-------- Excerpted text
The example throughout this post is the concept of a Product in a warehouse. If we have a tasks that let’s someone mark a Product as no longer being available for sale or it being available for sale, these tasks can be driven by the state of the Product.

If the given UI task is “Mark as Available” then the Product must be currently unavailable and we have a quantity on hand that’s greater than zero.

History of Clients

Taking a step back a bit, web apps were developed initially with just plain HTML (over 20 years ago for me). In its most basic form, a static HTML page contained a <form> that the browser rendered for the user to fill out and submit. The form’s action would point to a URI usually to a script, often written in Perl, in the cgi-bin folder on the webserver. The script would take the form data (sent via POST from the browser) and insert it into a database, send an email, or whatever the required behavior was.

As web apps progressed, instead of the HTML being in a static file, it was dynamically created by the server. But it was still just plain HTML.

The browser was the client. HTML was the content it’s consuming.

Modern Clients

As web apps progressed with AJAX (XMLHttpRequest) instead of using HTML forms, Javascript was used to send the HTTP request. The browsers turned more into the Host of the application which was written in Javascript.

Now, Javascript is the client. JSON is the content it’s consuming.

Runtime vs Design Time

Single Page Application with a REST API

When the Browser is the client consuming HTML, it understands how to render HTML. HTML has a specification. The browser understands how to handle a <form> tag or a <button>. It was driven by the HTML at runtime.

In modern SPAs consuming JSON, the data itself is unstructured. Each client has to be created uniquely based on the content it receives. This has to be developed at design time when creating the javascript client.

This is a shift from runtime to design time in modern clients.

When developing a SPA, you may leverage something like OpenAPI to generate code to use in the SPA/clients to make the HTTP calls to the server. But you must understand as a developer, at design time (when developing) when to make a call to the server.

To use my earlier example of making a product available for sale, if you were developing a server-side rendered HTML web app, you wouldn’t return the form apart of the HTML if the product couldn’t be made available. You would do this because on the server you have the state of the product (fetched from the database). If you’re creating a SPA, you’re likely putting that same logic in your client so you can conditionally show UI elements. It wouldn’t be a great experience for the user to be able to perform an action, then see an error message because the server/api threw a 400 because the product is not in a state to allow it to be available.
----------------
-------- Given entries
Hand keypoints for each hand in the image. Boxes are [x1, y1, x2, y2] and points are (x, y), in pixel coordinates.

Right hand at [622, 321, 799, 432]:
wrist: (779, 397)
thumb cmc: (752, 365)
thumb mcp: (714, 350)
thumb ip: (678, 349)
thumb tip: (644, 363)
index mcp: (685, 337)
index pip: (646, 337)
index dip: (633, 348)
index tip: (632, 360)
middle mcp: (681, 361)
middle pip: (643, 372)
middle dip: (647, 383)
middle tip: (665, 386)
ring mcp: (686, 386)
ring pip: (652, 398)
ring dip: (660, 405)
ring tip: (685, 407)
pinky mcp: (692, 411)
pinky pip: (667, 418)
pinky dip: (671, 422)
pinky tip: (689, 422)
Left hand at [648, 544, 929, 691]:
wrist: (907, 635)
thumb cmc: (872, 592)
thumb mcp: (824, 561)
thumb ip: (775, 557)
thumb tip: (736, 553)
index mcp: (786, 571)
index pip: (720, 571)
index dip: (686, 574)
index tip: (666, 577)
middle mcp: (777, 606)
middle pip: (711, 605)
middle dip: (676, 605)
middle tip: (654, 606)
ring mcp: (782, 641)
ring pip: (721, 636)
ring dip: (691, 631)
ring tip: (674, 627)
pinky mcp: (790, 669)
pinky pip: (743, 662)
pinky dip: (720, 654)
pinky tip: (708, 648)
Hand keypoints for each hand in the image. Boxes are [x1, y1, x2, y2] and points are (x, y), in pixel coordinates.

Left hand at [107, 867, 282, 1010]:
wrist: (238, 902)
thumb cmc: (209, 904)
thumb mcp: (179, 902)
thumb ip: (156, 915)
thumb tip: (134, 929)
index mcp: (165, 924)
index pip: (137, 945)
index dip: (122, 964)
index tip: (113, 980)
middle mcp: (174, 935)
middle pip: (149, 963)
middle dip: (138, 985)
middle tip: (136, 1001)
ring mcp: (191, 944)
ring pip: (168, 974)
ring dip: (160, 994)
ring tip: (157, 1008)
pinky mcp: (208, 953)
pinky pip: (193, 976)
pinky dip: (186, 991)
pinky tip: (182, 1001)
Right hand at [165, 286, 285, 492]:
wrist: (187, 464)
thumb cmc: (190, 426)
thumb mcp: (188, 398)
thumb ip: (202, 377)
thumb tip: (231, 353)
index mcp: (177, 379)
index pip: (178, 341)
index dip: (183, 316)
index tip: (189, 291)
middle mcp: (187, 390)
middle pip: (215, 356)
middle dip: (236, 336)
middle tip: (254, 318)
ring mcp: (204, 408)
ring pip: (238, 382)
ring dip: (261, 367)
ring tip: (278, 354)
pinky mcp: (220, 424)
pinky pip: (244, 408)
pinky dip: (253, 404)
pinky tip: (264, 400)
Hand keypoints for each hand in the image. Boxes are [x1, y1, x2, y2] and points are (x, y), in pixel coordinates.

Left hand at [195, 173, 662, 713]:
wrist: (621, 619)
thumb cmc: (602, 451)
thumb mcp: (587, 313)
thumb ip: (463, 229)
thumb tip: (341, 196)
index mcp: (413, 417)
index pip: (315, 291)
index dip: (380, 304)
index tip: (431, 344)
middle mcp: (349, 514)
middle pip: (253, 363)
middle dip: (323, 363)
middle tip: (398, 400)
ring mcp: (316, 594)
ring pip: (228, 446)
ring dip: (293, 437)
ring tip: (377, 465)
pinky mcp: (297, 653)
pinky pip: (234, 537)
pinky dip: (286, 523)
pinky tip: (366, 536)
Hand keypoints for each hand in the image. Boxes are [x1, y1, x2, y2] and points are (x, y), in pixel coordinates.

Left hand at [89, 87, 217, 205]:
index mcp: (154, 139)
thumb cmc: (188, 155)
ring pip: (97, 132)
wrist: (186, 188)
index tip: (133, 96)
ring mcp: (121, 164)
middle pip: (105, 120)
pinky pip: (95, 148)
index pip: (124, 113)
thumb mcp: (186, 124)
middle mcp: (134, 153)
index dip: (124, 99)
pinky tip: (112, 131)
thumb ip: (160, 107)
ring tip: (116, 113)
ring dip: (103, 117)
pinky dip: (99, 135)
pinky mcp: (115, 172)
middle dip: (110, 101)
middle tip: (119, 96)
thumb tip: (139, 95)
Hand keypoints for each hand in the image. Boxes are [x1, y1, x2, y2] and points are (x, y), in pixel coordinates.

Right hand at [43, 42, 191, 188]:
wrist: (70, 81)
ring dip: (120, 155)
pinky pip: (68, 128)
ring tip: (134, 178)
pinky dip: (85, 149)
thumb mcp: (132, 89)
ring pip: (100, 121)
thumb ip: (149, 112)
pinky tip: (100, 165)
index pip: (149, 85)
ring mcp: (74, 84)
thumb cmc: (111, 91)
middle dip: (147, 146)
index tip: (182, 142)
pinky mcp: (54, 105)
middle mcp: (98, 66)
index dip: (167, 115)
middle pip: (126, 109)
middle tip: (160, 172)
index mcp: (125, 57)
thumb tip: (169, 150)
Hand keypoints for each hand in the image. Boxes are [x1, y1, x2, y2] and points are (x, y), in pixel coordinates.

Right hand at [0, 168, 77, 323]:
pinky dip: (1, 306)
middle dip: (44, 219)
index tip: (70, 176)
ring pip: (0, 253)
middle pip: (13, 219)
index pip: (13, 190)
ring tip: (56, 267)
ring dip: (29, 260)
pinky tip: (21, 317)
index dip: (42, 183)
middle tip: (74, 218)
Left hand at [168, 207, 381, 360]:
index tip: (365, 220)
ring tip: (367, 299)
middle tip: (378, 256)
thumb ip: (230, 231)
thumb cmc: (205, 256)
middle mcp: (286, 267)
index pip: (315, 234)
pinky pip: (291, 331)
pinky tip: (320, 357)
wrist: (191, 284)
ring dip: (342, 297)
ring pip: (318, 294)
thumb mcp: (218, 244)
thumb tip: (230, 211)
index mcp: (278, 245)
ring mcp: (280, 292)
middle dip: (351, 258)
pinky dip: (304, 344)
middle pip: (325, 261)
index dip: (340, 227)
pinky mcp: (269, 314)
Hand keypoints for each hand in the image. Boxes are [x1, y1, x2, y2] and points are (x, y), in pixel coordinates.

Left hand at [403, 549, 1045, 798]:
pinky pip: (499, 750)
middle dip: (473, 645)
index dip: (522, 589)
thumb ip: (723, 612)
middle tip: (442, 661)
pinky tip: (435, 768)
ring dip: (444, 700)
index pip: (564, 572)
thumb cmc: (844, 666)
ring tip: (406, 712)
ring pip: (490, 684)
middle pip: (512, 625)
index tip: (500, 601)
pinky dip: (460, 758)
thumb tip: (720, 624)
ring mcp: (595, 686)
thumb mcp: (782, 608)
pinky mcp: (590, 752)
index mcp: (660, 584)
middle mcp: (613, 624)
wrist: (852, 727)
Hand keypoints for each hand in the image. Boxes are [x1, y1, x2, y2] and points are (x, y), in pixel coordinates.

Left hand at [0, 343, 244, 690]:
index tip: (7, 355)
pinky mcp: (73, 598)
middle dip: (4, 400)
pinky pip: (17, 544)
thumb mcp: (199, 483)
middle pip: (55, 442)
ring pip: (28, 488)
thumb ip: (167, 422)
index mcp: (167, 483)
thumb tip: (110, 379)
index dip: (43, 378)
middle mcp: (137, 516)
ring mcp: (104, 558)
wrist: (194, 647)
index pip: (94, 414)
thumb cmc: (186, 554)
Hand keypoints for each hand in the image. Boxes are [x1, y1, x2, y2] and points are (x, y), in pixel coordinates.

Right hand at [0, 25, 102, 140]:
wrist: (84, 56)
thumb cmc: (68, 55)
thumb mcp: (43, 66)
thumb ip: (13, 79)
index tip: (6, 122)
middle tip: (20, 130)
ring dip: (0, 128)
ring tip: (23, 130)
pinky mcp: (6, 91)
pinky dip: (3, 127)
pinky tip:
----------------
→ **Tasks to perform**:
#1 In the web clients text, what language were the scripts in the cgi-bin folder often written in?
#2 Reproduce a passage from the web clients text, beginning at the words "To use my earlier" and ending after the words "to be available.".

→ **Answer set**:
#1 Perl

#2
To use my earlier example of making a product available for sale, if you were developing a server-side rendered HTML web app, you wouldn’t return the form apart of the HTML if the product couldn’t be made available. You would do this because on the server you have the state of the product (fetched from the database). If you’re creating a SPA, you’re likely putting that same logic in your client so you can conditionally show UI elements. It wouldn’t be a great experience for the user to be able to perform an action, then see an error message because the server/api threw a 400 because the product is not in a state to allow it to be available.